Scalable multi-processor application for gene expression profile clustering

Andrey Ptitsyn1, Pennington Biomedical Research Center

Cluster analysis is widely used in functional genomics to analyse the expression profiles of thousands of genes across multiple conditions. Available clustering algorithms are oriented primarily towards recognition of genes that show coordinated expression, i.e. they are either up- or down- regulated in the same samples. We take the next step from recognition of clusters of similar profiles to recognition of patterns of interacting gene groups in expression space. The algorithms, developed at PBRC can reproduce the results of hierarchail tree clustering, but with a change of parameters the same application can be set up to recognize more loose associations of objects, bases on the geometrical shape, density and other properties.
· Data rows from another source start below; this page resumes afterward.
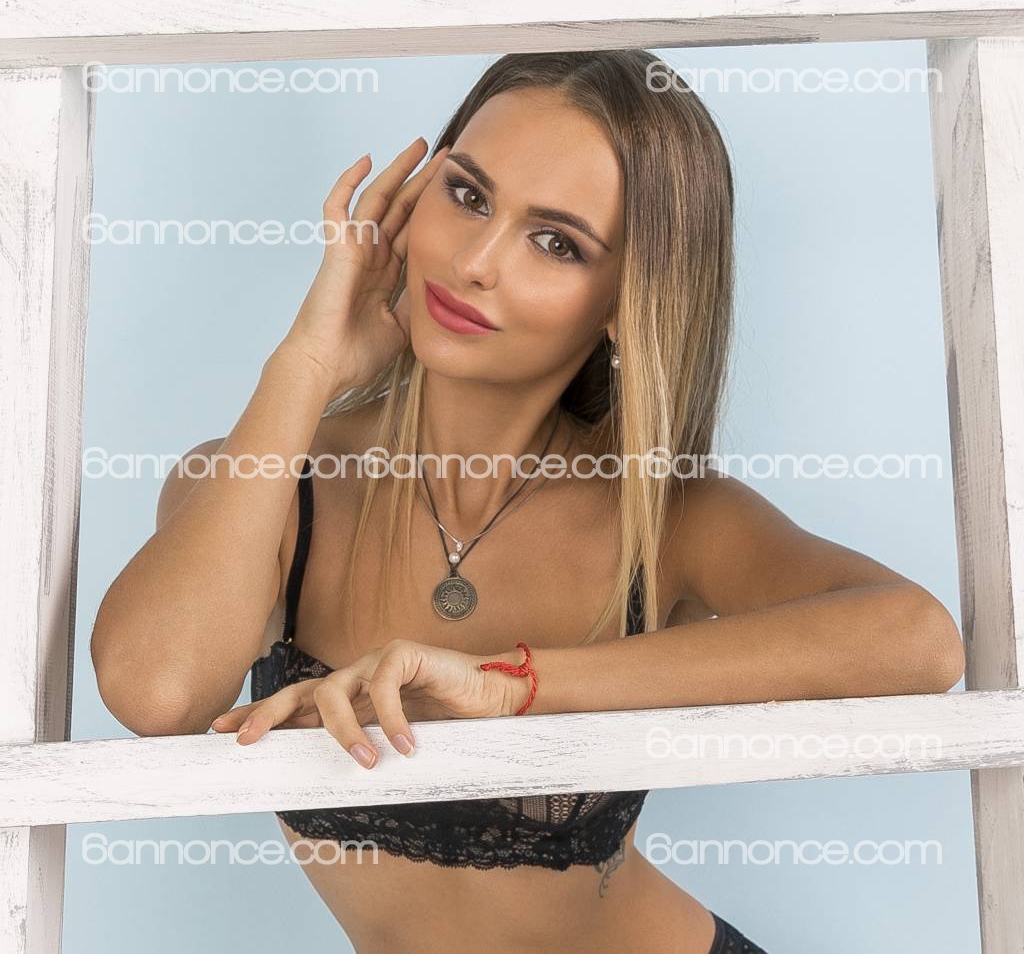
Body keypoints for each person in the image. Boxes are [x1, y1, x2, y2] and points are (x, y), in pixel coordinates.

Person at [92, 49, 965, 954]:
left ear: (626, 298)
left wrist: (511, 684)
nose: (475, 263)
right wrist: (305, 364)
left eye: (556, 242)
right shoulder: (267, 485)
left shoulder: (663, 517)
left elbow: (918, 638)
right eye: (468, 195)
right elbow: (156, 691)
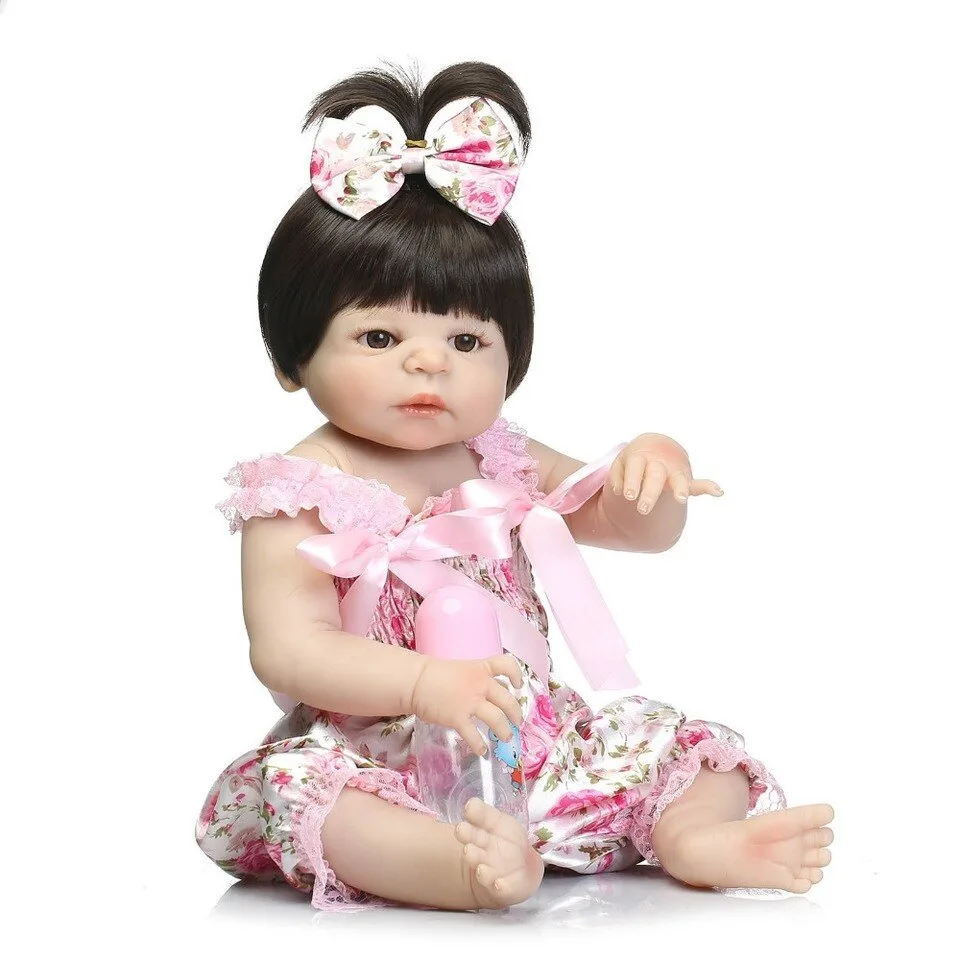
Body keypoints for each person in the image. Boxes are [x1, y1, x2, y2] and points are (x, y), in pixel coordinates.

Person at [195, 60, 834, 913]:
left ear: (511, 359)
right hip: (377, 752)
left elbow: (630, 527)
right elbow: (289, 650)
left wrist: (651, 467)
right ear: (292, 355)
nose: (429, 362)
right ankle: (450, 864)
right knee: (310, 794)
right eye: (381, 337)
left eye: (467, 342)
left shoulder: (499, 457)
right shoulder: (299, 491)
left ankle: (693, 835)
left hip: (525, 741)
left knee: (678, 750)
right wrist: (423, 687)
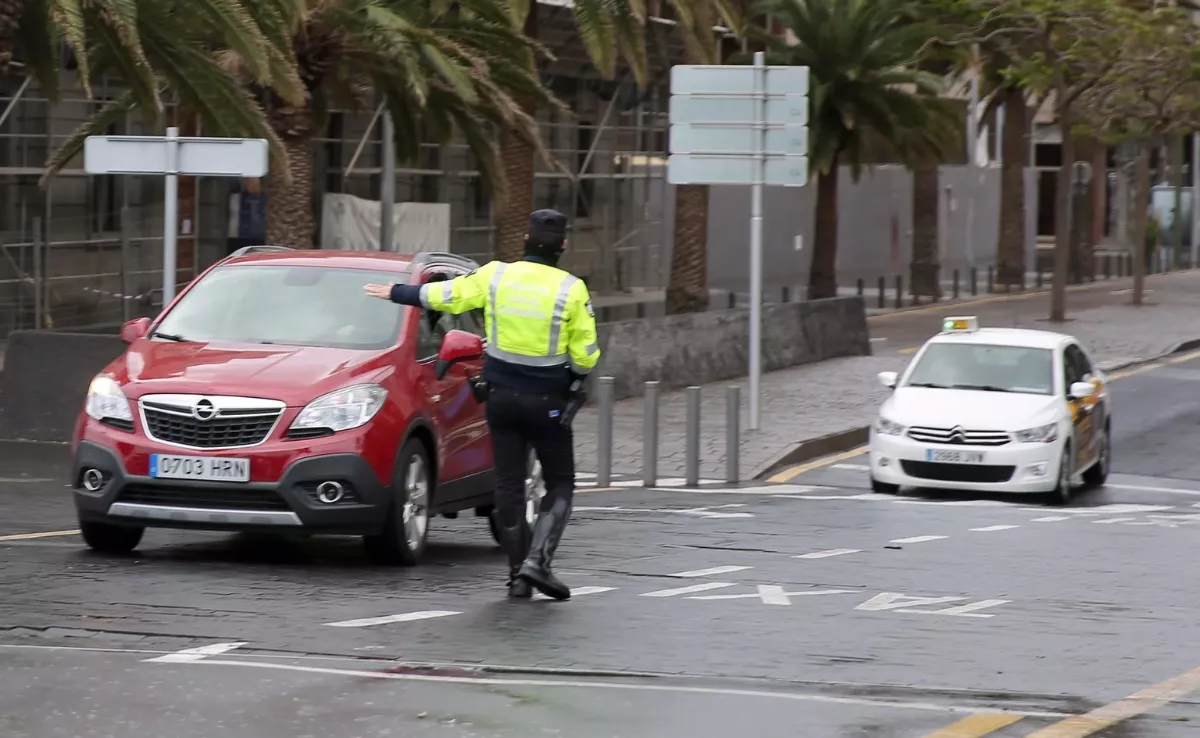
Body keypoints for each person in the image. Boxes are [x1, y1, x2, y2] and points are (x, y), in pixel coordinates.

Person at [364, 209, 600, 601]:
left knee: (508, 485)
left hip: (501, 399)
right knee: (560, 483)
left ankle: (518, 577)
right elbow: (587, 354)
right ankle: (538, 562)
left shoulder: (496, 275)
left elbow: (445, 296)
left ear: (525, 240)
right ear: (563, 246)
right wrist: (574, 375)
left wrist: (396, 292)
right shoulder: (571, 289)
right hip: (548, 403)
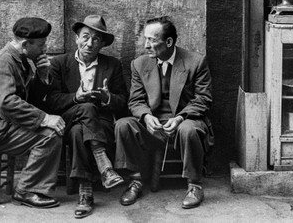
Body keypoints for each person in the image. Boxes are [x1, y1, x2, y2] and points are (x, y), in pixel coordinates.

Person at [0, 17, 65, 209]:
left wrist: (42, 76)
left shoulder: (21, 60)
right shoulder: (2, 61)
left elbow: (28, 102)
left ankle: (33, 185)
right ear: (26, 44)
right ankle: (26, 190)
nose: (44, 49)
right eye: (41, 45)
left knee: (53, 130)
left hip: (2, 125)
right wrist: (44, 118)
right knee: (50, 135)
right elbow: (6, 103)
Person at [115, 16, 213, 209]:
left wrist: (179, 118)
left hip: (184, 122)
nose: (146, 45)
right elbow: (135, 100)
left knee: (189, 130)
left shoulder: (196, 62)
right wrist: (146, 116)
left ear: (168, 42)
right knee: (123, 125)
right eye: (145, 39)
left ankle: (194, 185)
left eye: (152, 40)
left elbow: (204, 99)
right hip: (152, 124)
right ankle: (135, 180)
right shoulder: (139, 64)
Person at [43, 15, 129, 219]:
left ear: (101, 44)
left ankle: (85, 192)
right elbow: (51, 101)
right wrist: (75, 97)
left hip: (101, 124)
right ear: (76, 38)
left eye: (96, 39)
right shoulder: (59, 63)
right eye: (85, 37)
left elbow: (124, 102)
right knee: (85, 108)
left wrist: (108, 98)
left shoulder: (112, 65)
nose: (89, 43)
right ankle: (103, 164)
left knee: (77, 132)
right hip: (68, 117)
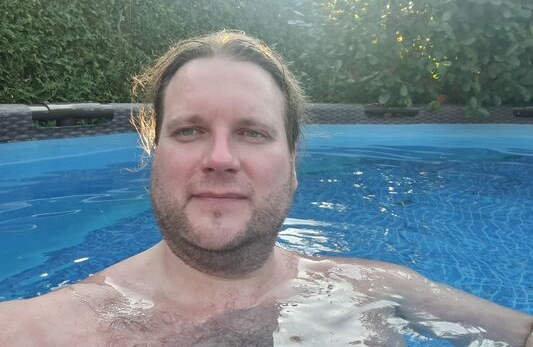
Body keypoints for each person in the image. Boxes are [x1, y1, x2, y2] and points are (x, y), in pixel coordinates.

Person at [0, 30, 532, 346]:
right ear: (154, 156)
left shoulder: (381, 290)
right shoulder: (42, 330)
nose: (220, 158)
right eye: (189, 131)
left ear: (293, 166)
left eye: (253, 133)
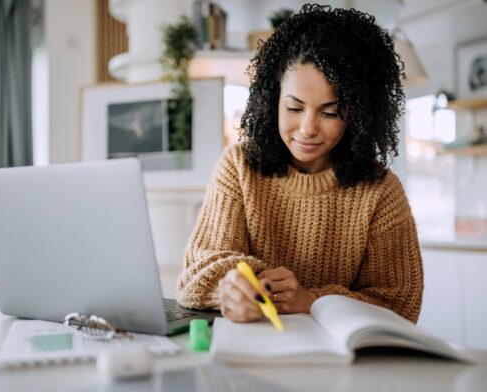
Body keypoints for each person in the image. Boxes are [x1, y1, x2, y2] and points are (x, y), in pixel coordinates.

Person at [177, 4, 423, 323]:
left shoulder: (381, 192)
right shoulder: (238, 166)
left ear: (360, 115)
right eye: (294, 108)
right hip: (246, 351)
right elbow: (194, 277)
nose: (307, 128)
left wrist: (311, 299)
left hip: (340, 365)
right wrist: (236, 287)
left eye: (330, 112)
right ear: (272, 99)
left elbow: (401, 304)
With a rapid growth of the volume of microarray data clustering of expression profiles becomes more and more computationally demanding. We would like to report a high-performance application, able to cluster the number of gene expression profiles limited only by the number of genes in the organism. Potential number of conditions (for example, microarray experiments) is also limited by the availability of the data rather then computational power. The algorithms are implemented as a scalable multi-processor application for high-performance computers and Beowulf clusters The program is written in MPI standard and tested on IBM AIX Parallel Environment. The testing has been done on the LSU High Performance Computing cluster of IBM RS6000. The same clustering application can be used in a broad variety of research fields infolving cluster analysis. The source code is freely available to the academic community.